Guida Lelio, Sebök Martina, Oliveira Marcelo Magaldi, van Niftrik Christiaan Hendrik Bas, Charbel Fady T, Cenzato Marco, Regli Luca, Esposito Giuseppe
Department of Pediatric Neurosurgery, Assistance Pubilque Hôpitaux de Paris, Hôpital Necker Enfants Malades, Université de Paris Cité, 75015 Paris, France.
Departement of Neurosurgery, Clinical Neuroscience Center, University Hospital of Zurich, University of Zurich, 8091 Zurich, Switzerland.
Brain Sci. 2024 Oct 17;14(10):1031. doi: 10.3390/brainsci14101031.
The literature lacks a combined analysis of neurosurgical microvascular anastomosis training models. We performed a systematic literature search to provide an overview of the existing models and proposed a classification system based on the level of simulation and reproducibility of the microvascular anastomosis.
The systematic literature search followed the PRISMA guidelines. We consulted MEDLINE, Web of Knowledge, and EMBASE independently for papers about bypass training models. Every training model was analyzed according to six tasks supposed to esteem their fidelity to the real operative setting by using a scoring system from zero to two. Finally, authors classified the models into five classes, from A to E, by summing the individual scores.
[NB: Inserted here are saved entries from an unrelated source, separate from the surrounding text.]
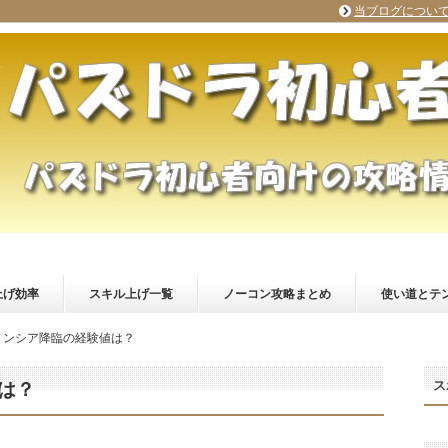
当ブログについ
上げ効率
スキル上げ一覧
ノーコン攻略まとめ
使い道とテ
リンシア降臨の経験値は？
ス
は？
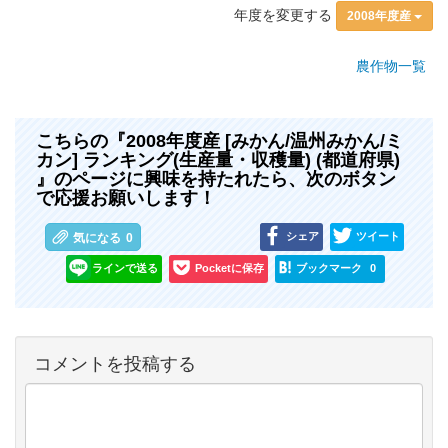
年度を変更する
2008年度産
農作物一覧
こちらの『2008年度産 [みかん/温州みかん/ミ
カン] ランキング(生産量・収穫量) (都道府県)
』のページに興味を持たれたら、次のボタン
で応援お願いします！
シェア
ツイート
気になる
0
ラインで送る
Pocketに保存
ブックマーク
0
コメントを投稿する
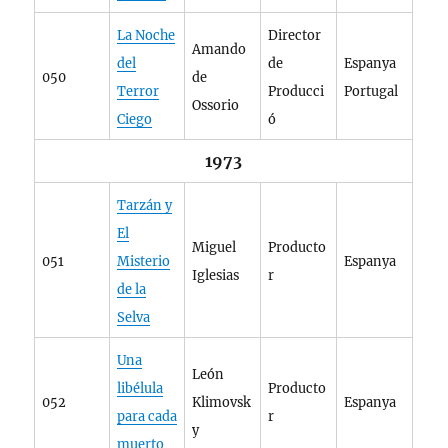
La Noche
Director
Amando
del
de
Espanya
050
de
Terror
Producci
Portugal
Ossorio
Ciego
ó
1973
Tarzán y
El
Miguel
Producto
051
Misterio
Espanya
Iglesias
r
de la
Selva
Una
León
libélula
Producto
052
Klimovsk
Espanya
para cada
r
y
muerto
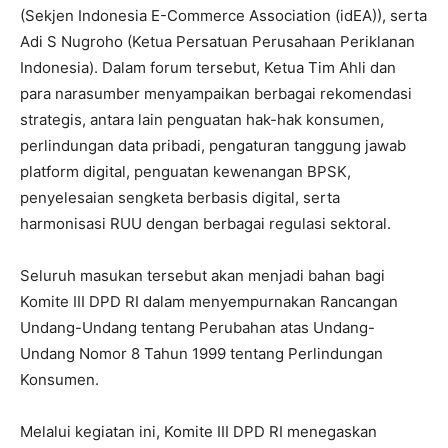
(Sekjen Indonesia E-Commerce Association (idEA)), serta
Adi S Nugroho (Ketua Persatuan Perusahaan Periklanan
Indonesia). Dalam forum tersebut, Ketua Tim Ahli dan
para narasumber menyampaikan berbagai rekomendasi
strategis, antara lain penguatan hak-hak konsumen,
perlindungan data pribadi, pengaturan tanggung jawab
platform digital, penguatan kewenangan BPSK,
penyelesaian sengketa berbasis digital, serta
harmonisasi RUU dengan berbagai regulasi sektoral.
Seluruh masukan tersebut akan menjadi bahan bagi
Komite III DPD RI dalam menyempurnakan Rancangan
Undang-Undang tentang Perubahan atas Undang-
Undang Nomor 8 Tahun 1999 tentang Perlindungan
Konsumen.
Melalui kegiatan ini, Komite III DPD RI menegaskan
This study included 109 papers for analysis. Training models were grouped into synthetic tubes, ex vivo models (animal vessels, fresh human cadavers, human placentas) and in vivo simulators (live animals-rats, rabbits, pigs). By applying the proposed classification system, live animals and placentas obtained the highest scores, falling into class A (excellent simulators). Human cadavers and animal vessels (ex vivo) were categorized in class B (good simulators), followed by synthetic tubes (class C, reasonable simulators).
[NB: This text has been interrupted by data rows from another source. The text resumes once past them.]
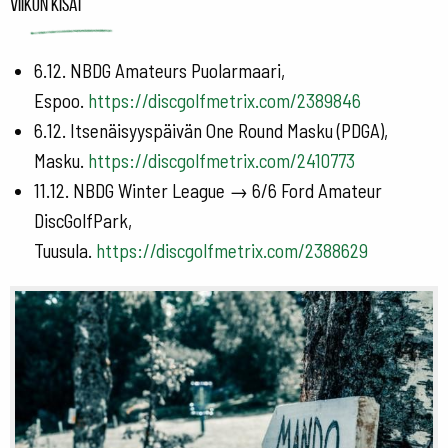
Viikon kisat
6.12. NBDG Amateurs Puolarmaari,
Espoo.
https://discgolfmetrix.com/2389846
6.12. Itsenäisyyspäivän One Round Masku (PDGA),
Masku.
https://discgolfmetrix.com/2410773
11.12. NBDG Winter League → 6/6 Ford Amateur
DiscGolfPark,
Tuusula.
https://discgolfmetrix.com/2388629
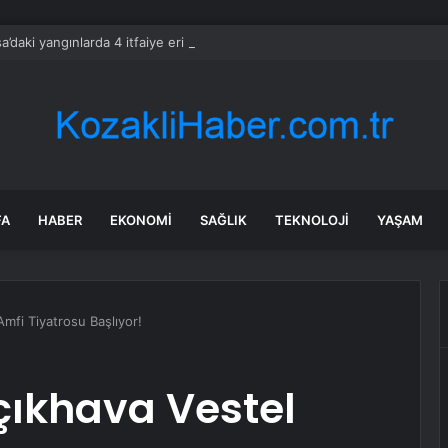
a’daki yangınlarda 4 itfaiye eri hayatını kaybetti
FA
HABER
EKONOMI
SAĞLIK
TEKNOLOJI
YAŞAM
mfi Tiyatrosu Başlıyor!
çıkhava Vestel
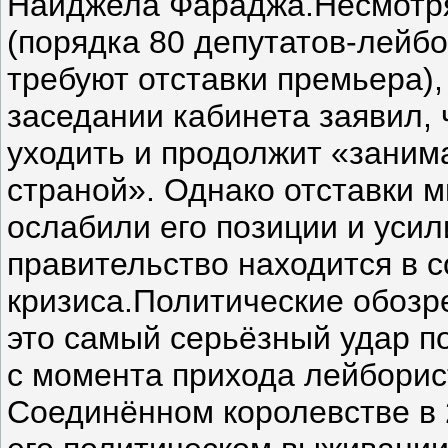
Найджела Фараджа.Несмотря
(порядка 80 депутатов-лейб
требуют отставки премьера)
заседании кабинета заявил, 
уходить и продолжит «заним
страной». Однако отставки 
ослабили его позиции и уси
правительство находится в с
кризиса.Политические обозр
это самый серьёзный удар п
с момента прихода лейборист
Соединённом королевстве в 2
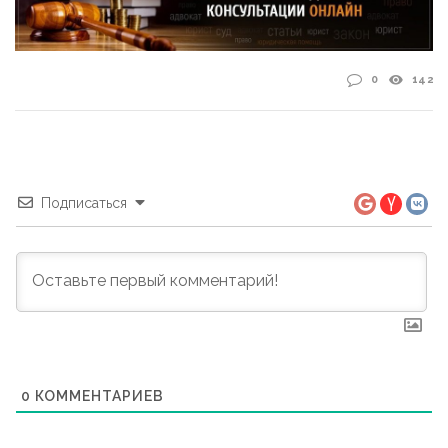
0
142
Подписаться
0
КОММЕНТАРИЕВ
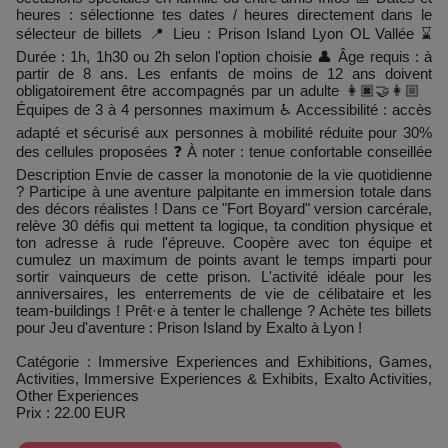
heures : sélectionne tes dates / heures directement dans le
sélecteur de billets 📍 Lieu : Prison Island Lyon OL Vallée ⌛
Durée : 1h, 1h30 ou 2h selon l'option choisie 👤 Âge requis : à
partir de 8 ans. Les enfants de moins de 12 ans doivent
obligatoirement être accompagnés par un adulte 👩🏿‍🤝‍👩🏼
Équipes de 3 à 4 personnes maximum ♿ Accessibilité : accès
adapté et sécurisé aux personnes à mobilité réduite pour 30%
des cellules proposées ❓ À noter : tenue confortable conseillée
Description Envie de casser la monotonie de la vie quotidienne
? Participe à une aventure palpitante en immersion totale dans
des décors réalistes ! Dans ce "Fort Boyard" version carcérale,
relève 30 défis qui mettent ta logique, ta condition physique et
ton adresse à rude l'épreuve. Coopère avec ton équipe et
cumulez un maximum de points avant le temps imparti pour
sortir vainqueurs de cette prison. L'activité idéale pour les
anniversaires, les enterrements de vie de célibataire et les
team-buildings ! Prêt·e à tenter le challenge ? Achète tes billets
pour Jeu d'aventure : Prison Island by Exalto à Lyon !
Catégorie : Immersive Experiences and Exhibitions, Games,
Activities, Immersive Experiences & Exhibits, Exalto Activities,
Other Experiences
Prix : 22.00 EUR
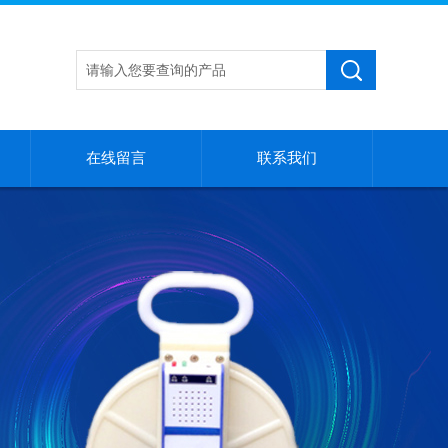
在线留言
联系我们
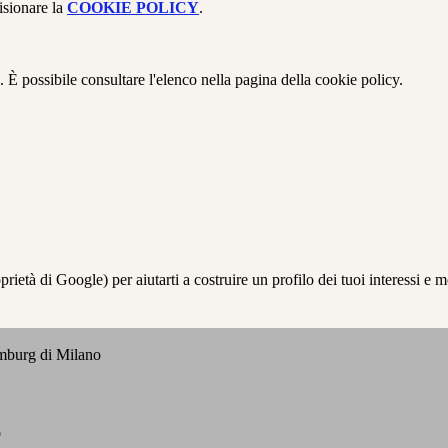
isionare la
COOKIE POLICY
.
 È possibile consultare l'elenco nella pagina della cookie policy.
à di Google) per aiutarti a costruire un profilo dei tuoi interessi e most
emburg di Milano
o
The proposed classification system helps the neurosurgeon to analyze the available training models for microvascular anastomosis critically, and to choose the most appropriate one according to the skills they need to improve.
目前的文献中缺乏对神经外科微血管吻合训练模型的综合分析。我们进行了一项系统的文献检索,以概述现有的模型,并基于微血管吻合的模拟水平和可重复性提出了一种分类系统。
系统文献检索遵循PRISMA指南。我们独立查阅了MEDLINE、Web of Knowledge和EMBASE,以查找有关搭桥训练模型的论文。通过使用从0到2的评分系统,根据六个任务对每个训练模型进行分析,以评估它们与实际手术场景的逼真度。最后,作者通过对各个分数求和,将模型分为从A到E的五个类别。
本研究纳入了109篇论文进行分析。训练模型分为合成管、离体模型(动物血管、新鲜人体尸体、人胎盘)和体内模拟器(活体动物——大鼠、兔子、猪)。通过应用所提出的分类系统,活体动物和胎盘获得了最高分,属于A类(优秀模拟器)。人体尸体和动物血管(离体)被归类为B类(良好模拟器),其次是合成管(C类,合理模拟器)。
所提出的分类系统有助于神经外科医生批判性地分析现有的微血管吻合训练模型,并根据他们需要提高的技能选择最合适的模型。